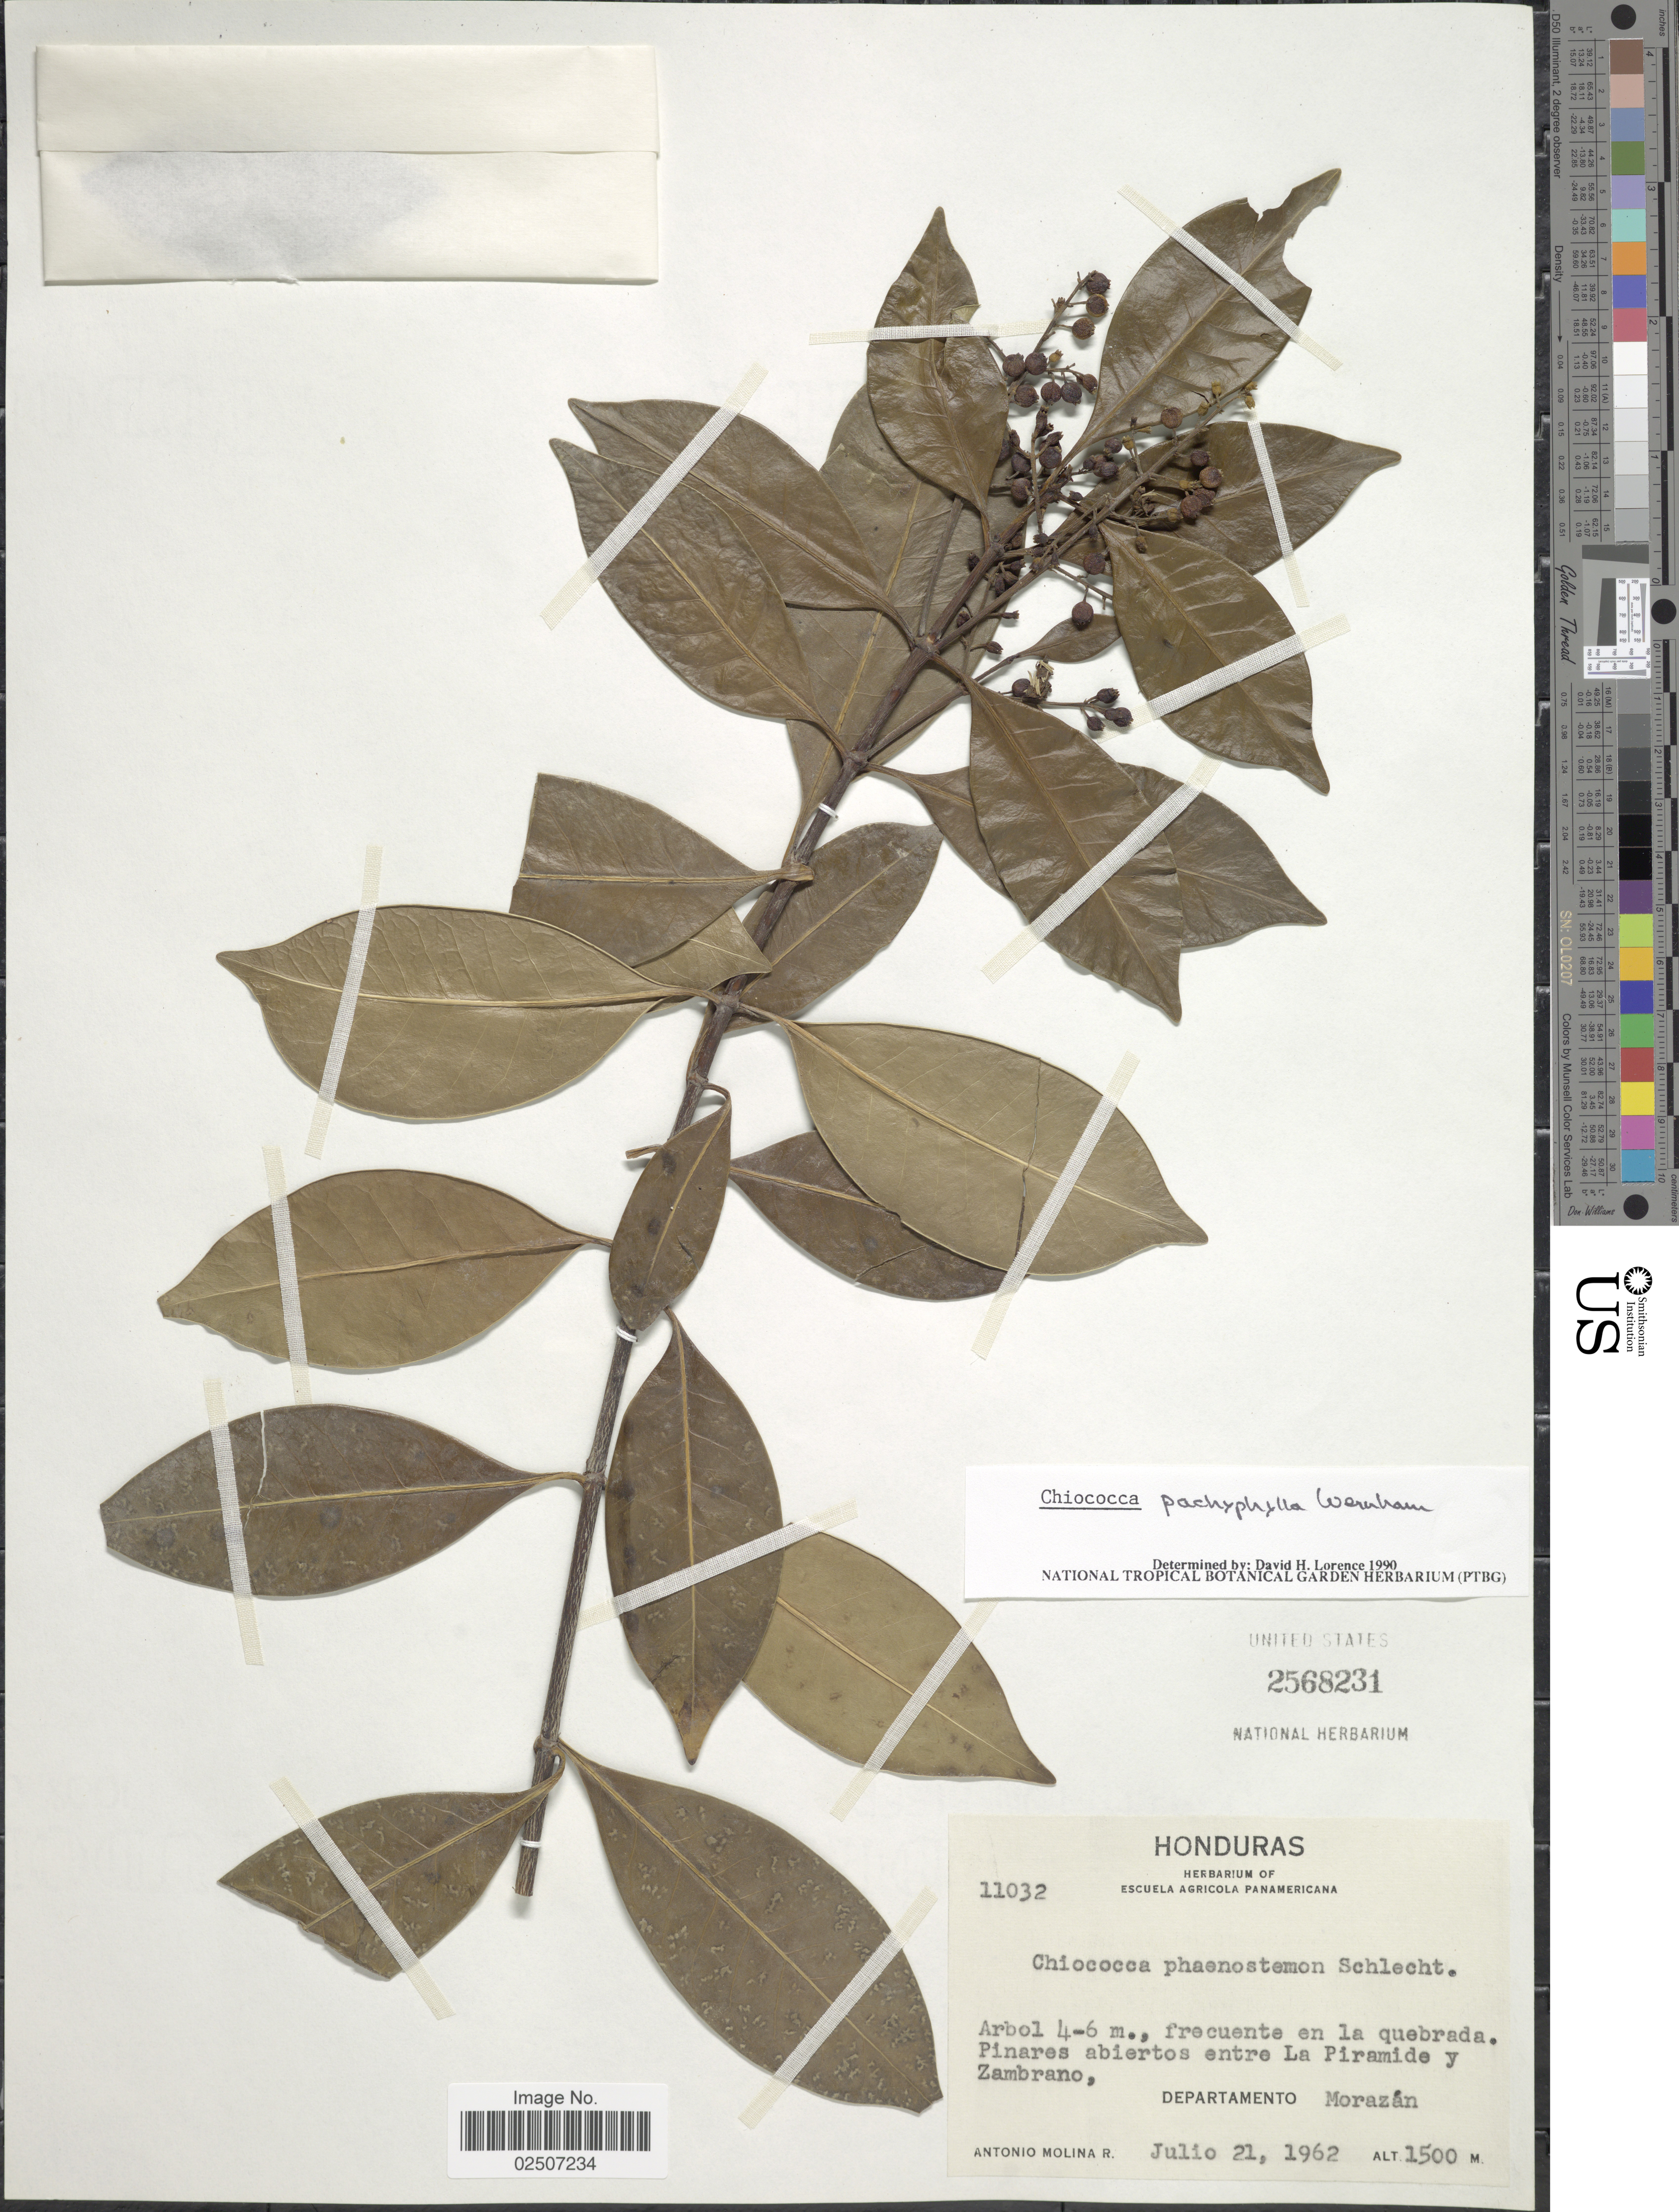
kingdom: Plantae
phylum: Tracheophyta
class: Magnoliopsida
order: Gentianales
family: Rubiaceae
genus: Chiococca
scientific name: Chiococca pachyphylla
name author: Wernham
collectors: A. Molina R.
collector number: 11032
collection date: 1962-07-21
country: Honduras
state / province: Fco. Morazán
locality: Pinares abiertos entre La Piramide y Zambrano, Departamento Morazan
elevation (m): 1500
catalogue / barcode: US 2568231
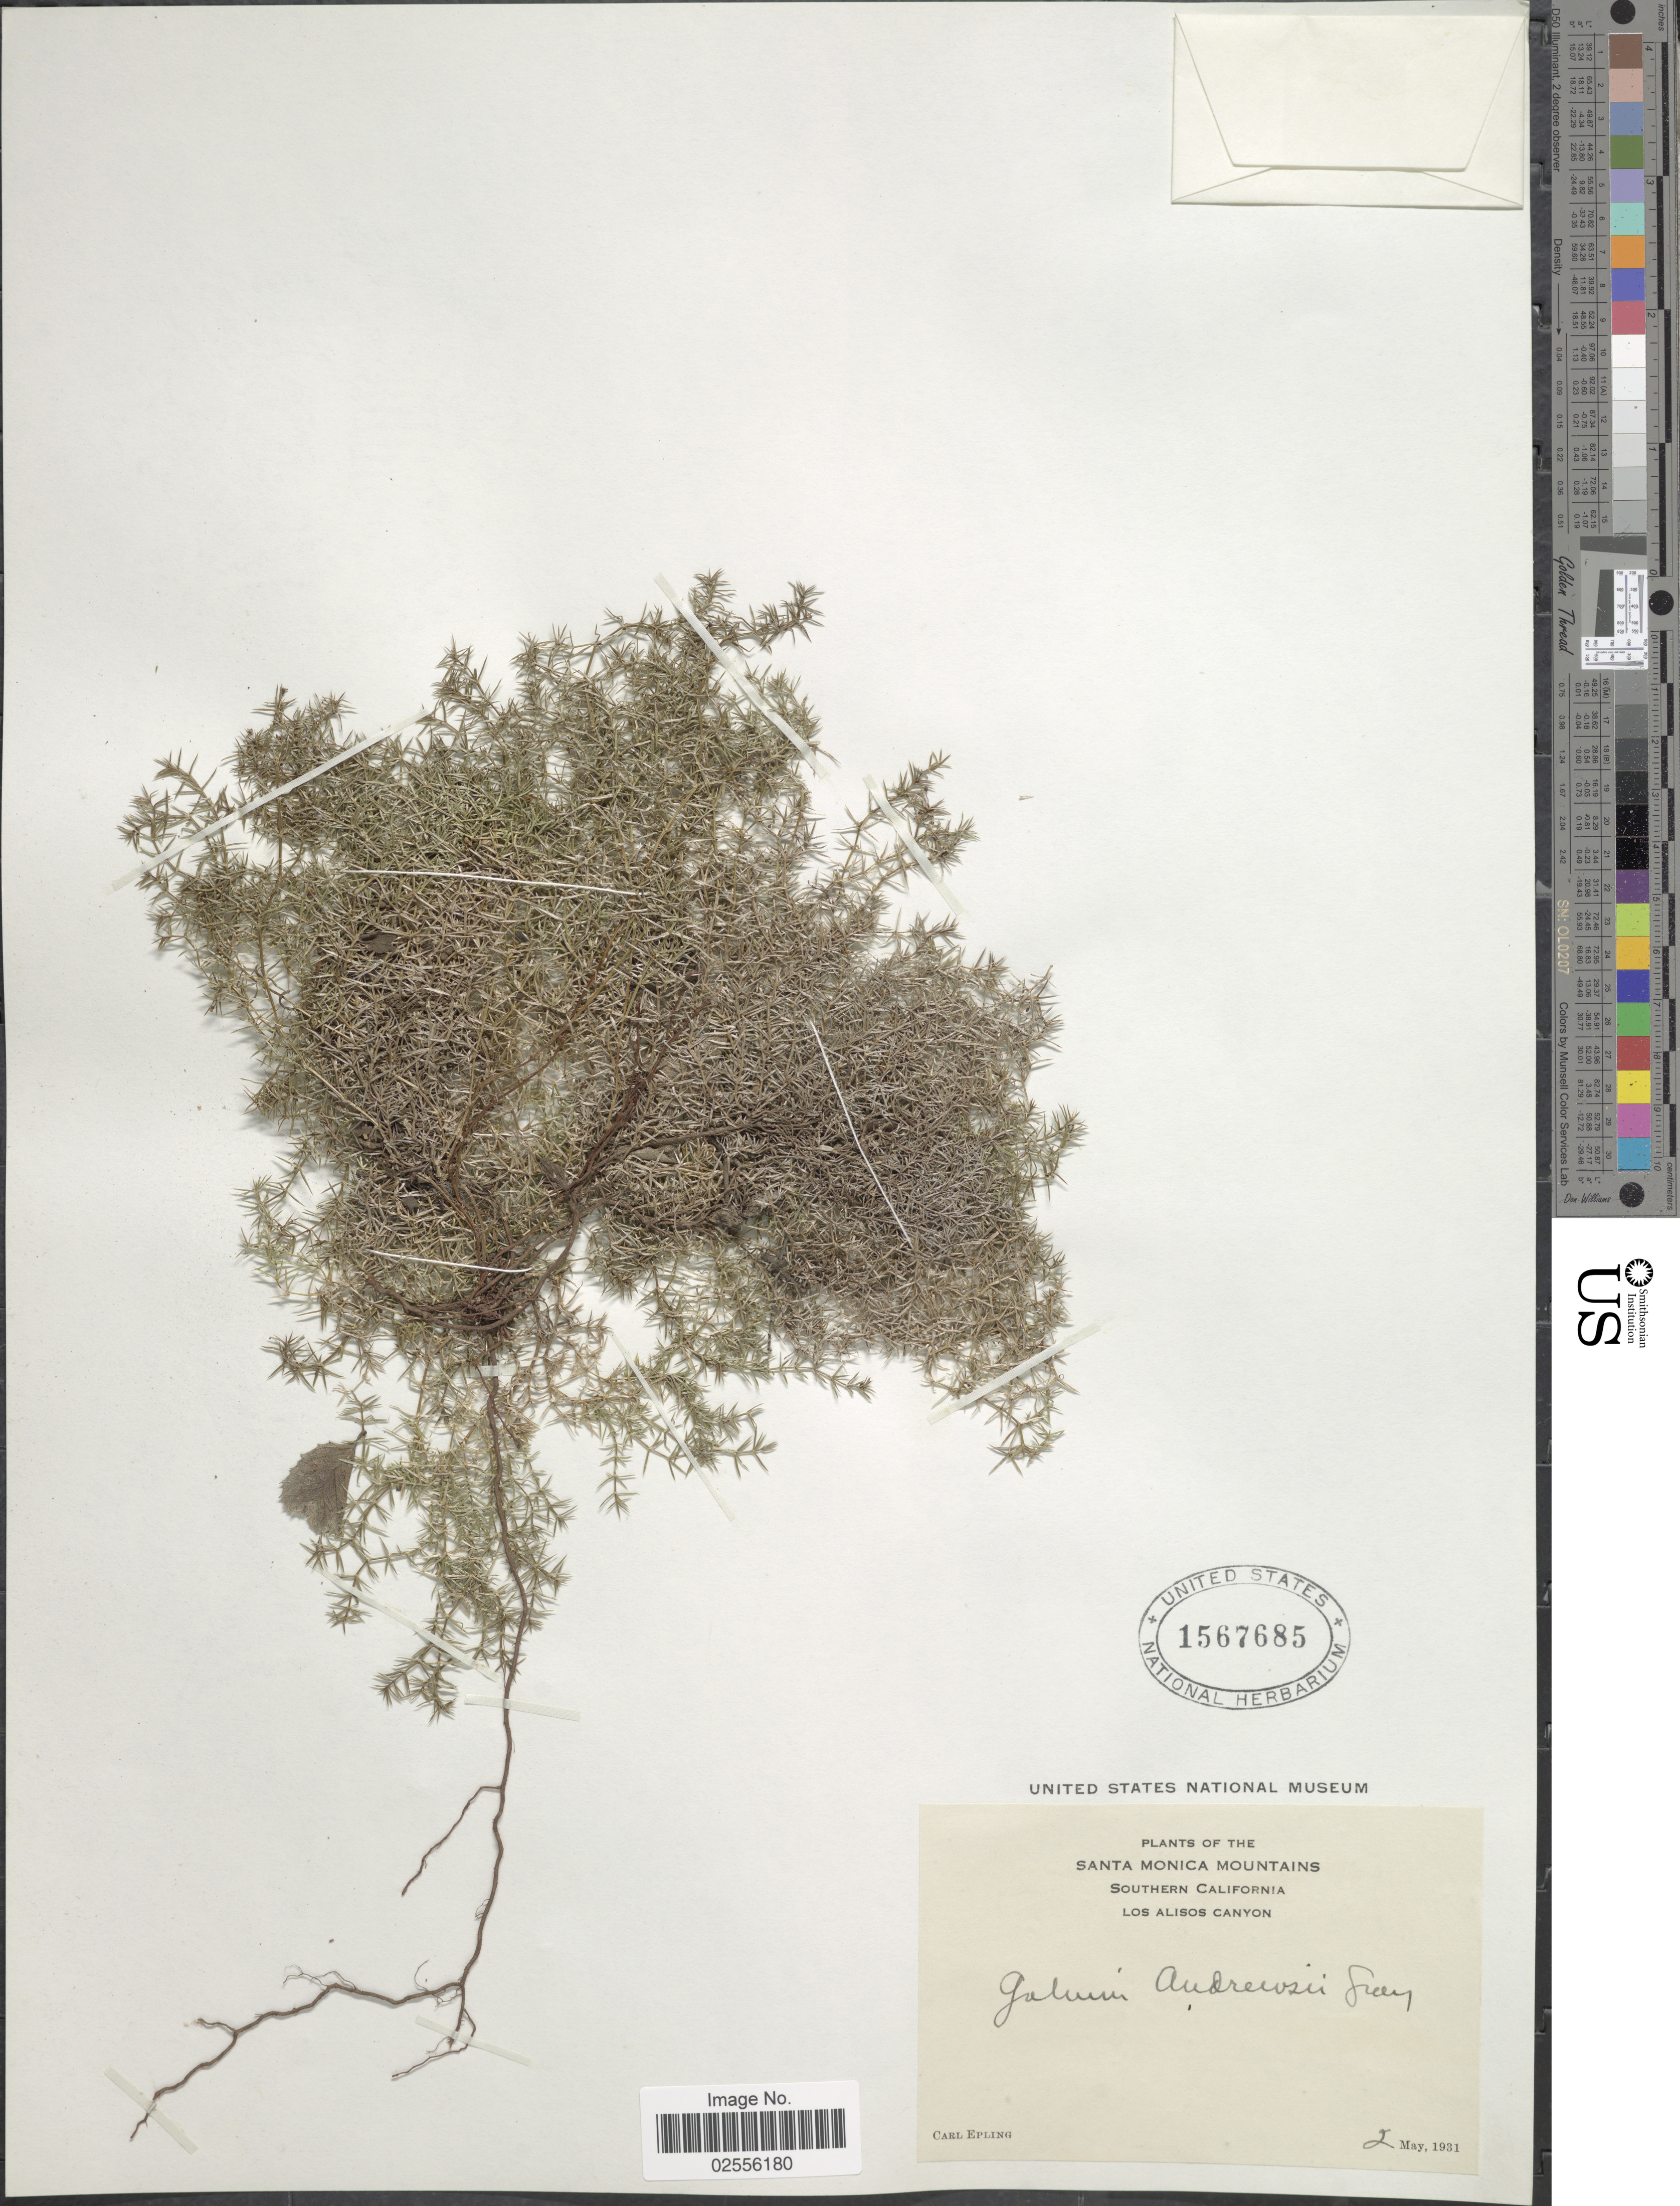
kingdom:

- **The exercise**: Rewrite every line of the entries above with "collection date" changed to "date collected" and nothing else altered, leaving out the pictures.

- **Written reply**:
kingdom: Plantae
phylum: Tracheophyta
class: Magnoliopsida
order: Gentianales
family: Rubiaceae
genus: Chiococca
scientific name: Chiococca pachyphylla
name author: Wernham
collectors: A. Molina R.
collector number: 11032
date collected: 1962-07-21
country: Honduras
state / province: Fco. Morazán
locality: Pinares abiertos entre La Piramide y Zambrano, Departamento Morazan
elevation (m): 1500
catalogue / barcode: US 2568231
kingdom:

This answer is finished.